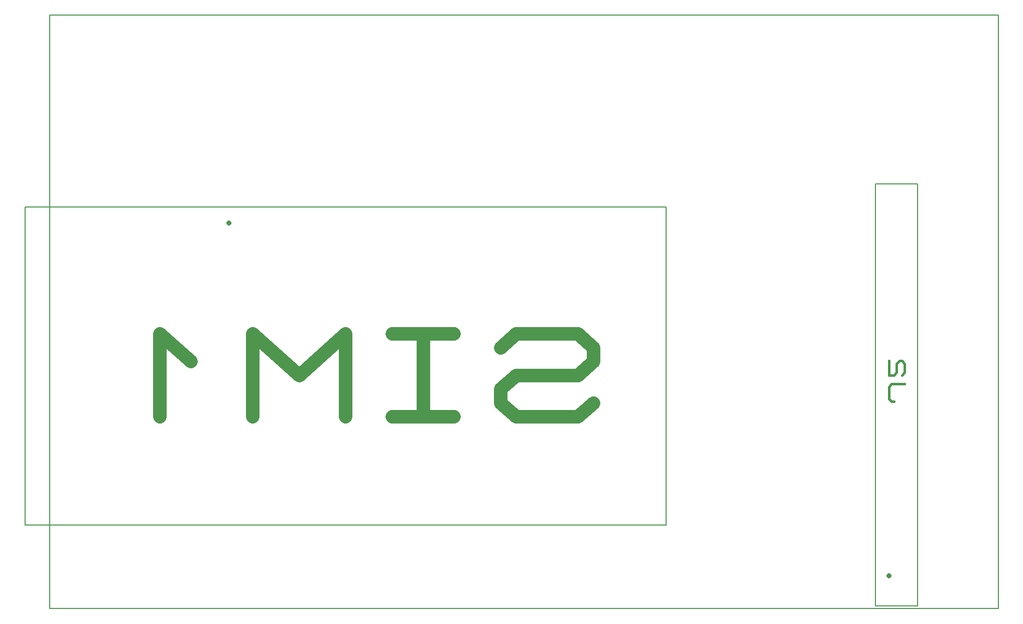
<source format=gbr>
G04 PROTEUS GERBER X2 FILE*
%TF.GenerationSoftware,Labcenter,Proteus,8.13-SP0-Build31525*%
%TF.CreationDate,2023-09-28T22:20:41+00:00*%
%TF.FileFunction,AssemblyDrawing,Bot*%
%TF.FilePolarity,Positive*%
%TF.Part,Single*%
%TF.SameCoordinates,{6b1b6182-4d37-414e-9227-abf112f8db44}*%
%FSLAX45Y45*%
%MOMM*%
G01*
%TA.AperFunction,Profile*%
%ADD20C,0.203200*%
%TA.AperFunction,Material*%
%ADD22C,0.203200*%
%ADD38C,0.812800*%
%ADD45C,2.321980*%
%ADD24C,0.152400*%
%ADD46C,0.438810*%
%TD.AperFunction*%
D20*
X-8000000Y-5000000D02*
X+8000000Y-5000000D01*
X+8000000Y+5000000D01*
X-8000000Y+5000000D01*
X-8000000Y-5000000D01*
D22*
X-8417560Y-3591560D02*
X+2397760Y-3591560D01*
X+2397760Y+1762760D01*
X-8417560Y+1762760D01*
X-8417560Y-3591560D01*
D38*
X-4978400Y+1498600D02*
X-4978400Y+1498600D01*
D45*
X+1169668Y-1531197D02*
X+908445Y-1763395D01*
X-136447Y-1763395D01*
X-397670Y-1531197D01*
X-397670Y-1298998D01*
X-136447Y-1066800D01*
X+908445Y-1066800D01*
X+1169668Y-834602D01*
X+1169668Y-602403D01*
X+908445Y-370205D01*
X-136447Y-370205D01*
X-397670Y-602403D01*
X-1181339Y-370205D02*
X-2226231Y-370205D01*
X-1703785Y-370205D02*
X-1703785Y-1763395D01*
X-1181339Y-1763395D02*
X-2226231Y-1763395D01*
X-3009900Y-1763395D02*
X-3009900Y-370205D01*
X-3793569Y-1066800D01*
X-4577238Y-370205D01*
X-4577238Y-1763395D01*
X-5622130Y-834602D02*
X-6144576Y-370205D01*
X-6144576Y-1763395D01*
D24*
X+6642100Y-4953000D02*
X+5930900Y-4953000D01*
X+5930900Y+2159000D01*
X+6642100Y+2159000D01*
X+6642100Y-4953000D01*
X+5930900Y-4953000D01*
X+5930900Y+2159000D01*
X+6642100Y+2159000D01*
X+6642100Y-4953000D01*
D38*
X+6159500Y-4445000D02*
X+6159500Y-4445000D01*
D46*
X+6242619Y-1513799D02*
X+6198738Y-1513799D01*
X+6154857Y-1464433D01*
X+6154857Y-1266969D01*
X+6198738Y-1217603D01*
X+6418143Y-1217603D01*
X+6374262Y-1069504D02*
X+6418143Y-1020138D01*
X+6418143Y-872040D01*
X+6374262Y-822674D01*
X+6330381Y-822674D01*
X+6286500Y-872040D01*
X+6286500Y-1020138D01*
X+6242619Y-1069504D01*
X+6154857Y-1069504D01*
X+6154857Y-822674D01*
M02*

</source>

§ What you need to do: Please leave the images out and retype the rest of the material exactly.

§ Your response:
<source format=gbr>
G04 PROTEUS GERBER X2 FILE*
%TF.GenerationSoftware,Labcenter,Proteus,8.13-SP0-Build31525*%
%TF.CreationDate,2023-09-28T22:20:41+00:00*%
%TF.FileFunction,AssemblyDrawing,Bot*%
%TF.FilePolarity,Positive*%
%TF.Part,Single*%
%TF.SameCoordinates,{6b1b6182-4d37-414e-9227-abf112f8db44}*%
%FSLAX45Y45*%
%MOMM*%
G01*
%TA.AperFunction,Profile*%
%ADD20C,0.203200*%
%TA.AperFunction,Material*%
%ADD22C,0.203200*%
%ADD38C,0.812800*%
%ADD45C,2.321980*%
%ADD24C,0.152400*%
%ADD46C,0.438810*%
%TD.AperFunction*%
D20*
X-8000000Y-5000000D02*
X+8000000Y-5000000D01*
X+8000000Y+5000000D01*
X-8000000Y+5000000D01*
X-8000000Y-5000000D01*
D22*
X-8417560Y-3591560D02*
X+2397760Y-3591560D01*
X+2397760Y+1762760D01*
X-8417560Y+1762760D01*
X-8417560Y-3591560D01*
D38*
X-4978400Y+1498600D02*
X-4978400Y+1498600D01*
D45*
X+1169668Y-1531197D02*
X+908445Y-1763395D01*
X-136447Y-1763395D01*
X-397670Y-1531197D01*
X-397670Y-1298998D01*
X-136447Y-1066800D01*
X+908445Y-1066800D01*
X+1169668Y-834602D01*
X+1169668Y-602403D01*
X+908445Y-370205D01*
X-136447Y-370205D01*
X-397670Y-602403D01*
X-1181339Y-370205D02*
X-2226231Y-370205D01*
X-1703785Y-370205D02*
X-1703785Y-1763395D01*
X-1181339Y-1763395D02*
X-2226231Y-1763395D01*
X-3009900Y-1763395D02*
X-3009900Y-370205D01*
X-3793569Y-1066800D01*
X-4577238Y-370205D01*
X-4577238Y-1763395D01*
X-5622130Y-834602D02*
X-6144576Y-370205D01*
X-6144576Y-1763395D01*
D24*
X+6642100Y-4953000D02*
X+5930900Y-4953000D01*
X+5930900Y+2159000D01*
X+6642100Y+2159000D01*
X+6642100Y-4953000D01*
X+5930900Y-4953000D01*
X+5930900Y+2159000D01*
X+6642100Y+2159000D01*
X+6642100Y-4953000D01*
D38*
X+6159500Y-4445000D02*
X+6159500Y-4445000D01*
D46*
X+6242619Y-1513799D02*
X+6198738Y-1513799D01*
X+6154857Y-1464433D01*
X+6154857Y-1266969D01*
X+6198738Y-1217603D01*
X+6418143Y-1217603D01*
X+6374262Y-1069504D02*
X+6418143Y-1020138D01*
X+6418143Y-872040D01*
X+6374262Y-822674D01*
X+6330381Y-822674D01*
X+6286500Y-872040D01*
X+6286500Y-1020138D01*
X+6242619Y-1069504D01*
X+6154857Y-1069504D01*
X+6154857Y-822674D01*
M02*

</source>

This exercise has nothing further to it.